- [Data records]
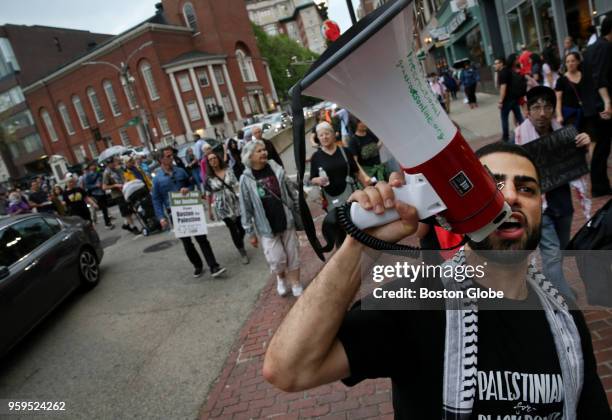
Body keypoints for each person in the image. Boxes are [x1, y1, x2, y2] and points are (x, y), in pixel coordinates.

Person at [262, 142, 611, 419]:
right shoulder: (416, 304)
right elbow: (289, 368)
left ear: (540, 208)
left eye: (527, 189)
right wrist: (361, 245)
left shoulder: (565, 317)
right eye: (492, 185)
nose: (510, 196)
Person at [514, 86, 590, 299]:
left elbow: (580, 164)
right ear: (527, 111)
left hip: (563, 203)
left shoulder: (563, 133)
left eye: (547, 107)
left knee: (561, 249)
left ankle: (556, 288)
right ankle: (565, 303)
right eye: (536, 107)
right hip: (539, 207)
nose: (542, 113)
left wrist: (584, 143)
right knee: (552, 255)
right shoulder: (520, 138)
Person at [239, 140, 302, 297]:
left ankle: (295, 282)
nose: (264, 153)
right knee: (277, 259)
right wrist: (250, 232)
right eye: (259, 151)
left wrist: (298, 209)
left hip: (286, 219)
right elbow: (245, 206)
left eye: (264, 150)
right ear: (250, 157)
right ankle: (280, 277)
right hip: (266, 226)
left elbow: (290, 189)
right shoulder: (245, 179)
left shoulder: (275, 167)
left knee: (292, 254)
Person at [152, 146, 226, 278]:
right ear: (160, 160)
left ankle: (213, 266)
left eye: (171, 156)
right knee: (187, 243)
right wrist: (161, 217)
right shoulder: (157, 179)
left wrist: (188, 188)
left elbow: (191, 184)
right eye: (168, 156)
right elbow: (156, 199)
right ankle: (197, 265)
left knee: (202, 239)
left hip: (191, 209)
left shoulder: (181, 171)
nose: (172, 158)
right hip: (175, 214)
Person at [310, 122, 370, 247]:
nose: (324, 137)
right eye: (321, 135)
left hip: (350, 196)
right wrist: (317, 180)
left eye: (327, 133)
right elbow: (311, 178)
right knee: (339, 232)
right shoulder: (316, 157)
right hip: (331, 200)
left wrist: (367, 188)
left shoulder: (345, 151)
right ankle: (345, 256)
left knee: (356, 227)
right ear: (318, 138)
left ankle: (363, 254)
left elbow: (357, 172)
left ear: (333, 135)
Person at [581, 17, 612, 197]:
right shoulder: (605, 47)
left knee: (601, 146)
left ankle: (600, 185)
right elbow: (600, 77)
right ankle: (600, 186)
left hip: (594, 106)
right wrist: (607, 102)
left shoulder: (592, 48)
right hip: (602, 107)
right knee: (602, 147)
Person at [204, 151, 249, 264]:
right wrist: (209, 211)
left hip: (235, 202)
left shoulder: (228, 171)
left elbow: (236, 185)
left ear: (218, 159)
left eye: (214, 158)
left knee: (241, 227)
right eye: (210, 159)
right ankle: (242, 250)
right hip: (222, 206)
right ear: (208, 163)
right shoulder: (208, 178)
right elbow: (208, 195)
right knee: (233, 229)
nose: (213, 160)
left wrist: (243, 199)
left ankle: (239, 242)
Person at [102, 156, 140, 234]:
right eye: (111, 163)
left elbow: (124, 176)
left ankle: (126, 224)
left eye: (113, 162)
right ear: (108, 164)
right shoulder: (106, 173)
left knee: (131, 208)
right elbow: (104, 187)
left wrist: (126, 180)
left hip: (125, 190)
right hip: (117, 194)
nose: (113, 164)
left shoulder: (118, 169)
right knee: (126, 211)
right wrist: (115, 185)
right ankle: (133, 227)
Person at [495, 56, 525, 142]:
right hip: (514, 98)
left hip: (507, 101)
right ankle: (526, 131)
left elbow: (503, 87)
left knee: (504, 118)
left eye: (497, 63)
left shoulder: (503, 73)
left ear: (501, 63)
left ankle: (505, 137)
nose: (495, 65)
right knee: (519, 116)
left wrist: (500, 101)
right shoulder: (509, 71)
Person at [555, 52, 585, 129]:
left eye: (573, 61)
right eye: (567, 62)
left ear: (578, 62)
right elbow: (558, 100)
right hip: (570, 115)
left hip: (587, 112)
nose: (570, 64)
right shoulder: (561, 80)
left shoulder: (585, 75)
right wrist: (559, 115)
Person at [83, 162, 114, 228]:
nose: (94, 166)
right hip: (96, 193)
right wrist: (95, 186)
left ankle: (108, 221)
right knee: (103, 208)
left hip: (102, 191)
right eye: (92, 165)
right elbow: (87, 186)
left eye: (94, 165)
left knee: (105, 208)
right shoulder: (88, 175)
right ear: (90, 167)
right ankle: (107, 223)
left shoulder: (99, 172)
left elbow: (103, 180)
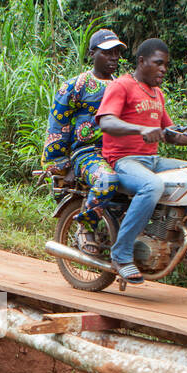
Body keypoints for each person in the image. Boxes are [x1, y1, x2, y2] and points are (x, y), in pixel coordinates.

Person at [96, 37, 187, 284]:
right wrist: (140, 130)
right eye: (158, 63)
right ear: (142, 61)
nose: (163, 69)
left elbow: (173, 136)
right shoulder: (122, 86)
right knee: (152, 186)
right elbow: (106, 121)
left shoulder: (157, 94)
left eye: (166, 65)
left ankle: (175, 237)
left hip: (152, 160)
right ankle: (121, 253)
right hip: (123, 161)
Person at [41, 28, 125, 254]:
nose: (114, 58)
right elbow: (57, 127)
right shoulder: (75, 86)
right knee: (107, 180)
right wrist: (61, 166)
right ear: (92, 54)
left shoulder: (124, 87)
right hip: (88, 153)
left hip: (119, 153)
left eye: (117, 52)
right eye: (107, 52)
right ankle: (85, 227)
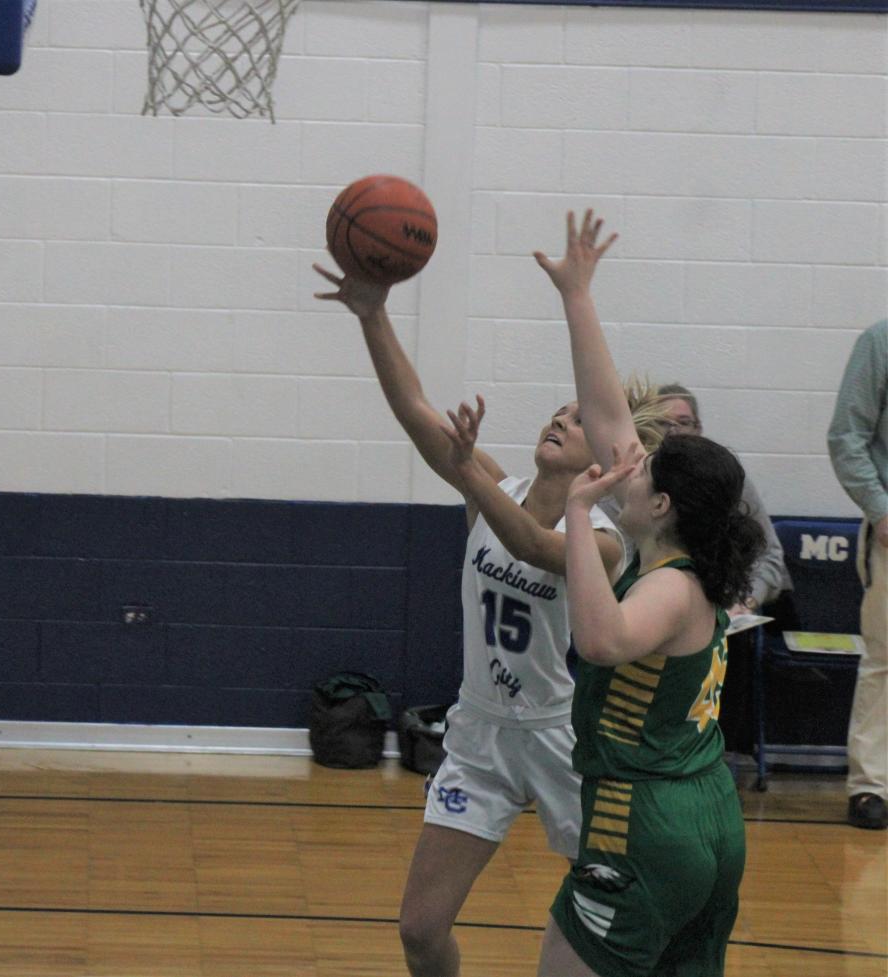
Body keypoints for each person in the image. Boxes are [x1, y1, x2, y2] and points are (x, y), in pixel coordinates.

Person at [312, 261, 666, 977]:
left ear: (604, 456)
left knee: (612, 916)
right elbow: (415, 408)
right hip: (479, 731)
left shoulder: (604, 537)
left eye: (576, 418)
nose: (561, 420)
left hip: (564, 737)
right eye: (556, 412)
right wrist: (373, 313)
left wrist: (464, 468)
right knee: (419, 927)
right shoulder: (494, 486)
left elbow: (534, 545)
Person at [519, 209, 763, 977]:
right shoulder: (679, 546)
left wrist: (581, 505)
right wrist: (578, 297)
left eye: (645, 470)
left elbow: (602, 641)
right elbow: (609, 416)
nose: (632, 464)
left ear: (660, 504)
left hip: (643, 816)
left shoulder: (671, 588)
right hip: (707, 812)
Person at [654, 383, 792, 617]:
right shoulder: (638, 482)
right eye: (663, 422)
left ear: (698, 429)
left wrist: (745, 603)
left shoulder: (727, 478)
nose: (673, 431)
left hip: (722, 604)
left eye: (683, 422)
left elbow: (769, 555)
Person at [827, 319, 888, 831]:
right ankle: (871, 786)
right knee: (886, 661)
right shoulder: (880, 341)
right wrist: (880, 509)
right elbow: (847, 435)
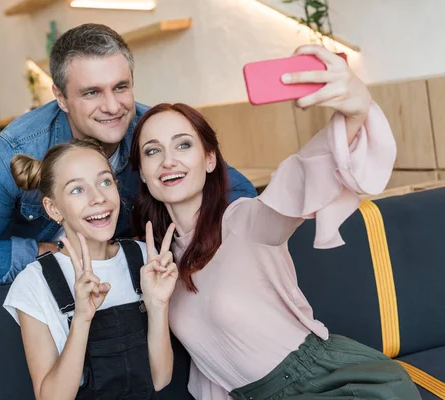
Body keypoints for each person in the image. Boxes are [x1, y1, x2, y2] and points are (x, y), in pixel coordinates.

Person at [130, 45, 421, 400]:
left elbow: (298, 177)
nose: (168, 161)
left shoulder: (245, 221)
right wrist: (156, 303)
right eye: (152, 151)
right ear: (142, 174)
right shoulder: (159, 263)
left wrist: (356, 112)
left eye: (183, 145)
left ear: (209, 160)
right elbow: (169, 376)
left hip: (326, 381)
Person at [0, 23, 256, 284]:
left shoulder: (150, 133)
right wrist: (61, 253)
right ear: (61, 98)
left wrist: (184, 251)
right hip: (31, 267)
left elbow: (239, 193)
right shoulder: (18, 148)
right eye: (92, 92)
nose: (112, 107)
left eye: (120, 87)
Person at [3, 138, 181, 399]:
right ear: (53, 209)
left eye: (105, 182)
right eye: (77, 190)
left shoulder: (145, 259)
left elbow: (160, 378)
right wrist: (82, 319)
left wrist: (157, 305)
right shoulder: (33, 284)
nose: (99, 198)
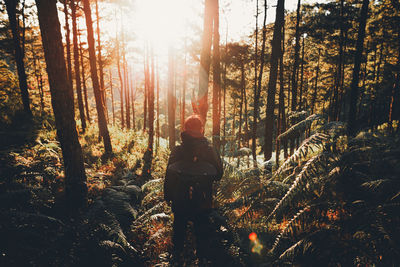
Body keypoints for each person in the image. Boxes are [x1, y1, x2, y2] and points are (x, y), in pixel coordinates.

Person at [164, 114, 223, 262]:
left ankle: (176, 259)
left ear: (185, 129)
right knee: (202, 234)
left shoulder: (177, 150)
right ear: (201, 130)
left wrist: (168, 195)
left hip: (179, 198)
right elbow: (218, 174)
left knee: (179, 232)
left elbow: (169, 175)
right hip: (203, 198)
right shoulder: (210, 150)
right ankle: (201, 259)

- [REQUIRED ACTION] Return, with no change at all, every line in the entries above from the line containing "right wrist: (250, 232)" through the line containing "right knee: (187, 243)".

- [SOLUTION TO THE PROBLEM]
right wrist: (250, 232)
right eye: (259, 151)
left wrist: (298, 209)
left hip: (286, 219)
right elbow: (245, 206)
left eye: (264, 150)
right ear: (250, 157)
right ankle: (280, 277)
right hip: (266, 226)
left elbow: (290, 189)
right shoulder: (245, 179)
left shoulder: (275, 167)
left knee: (292, 254)
Person at [152, 146, 226, 278]:
right ear: (160, 160)
left ankle: (213, 266)
left eye: (171, 156)
right knee: (187, 243)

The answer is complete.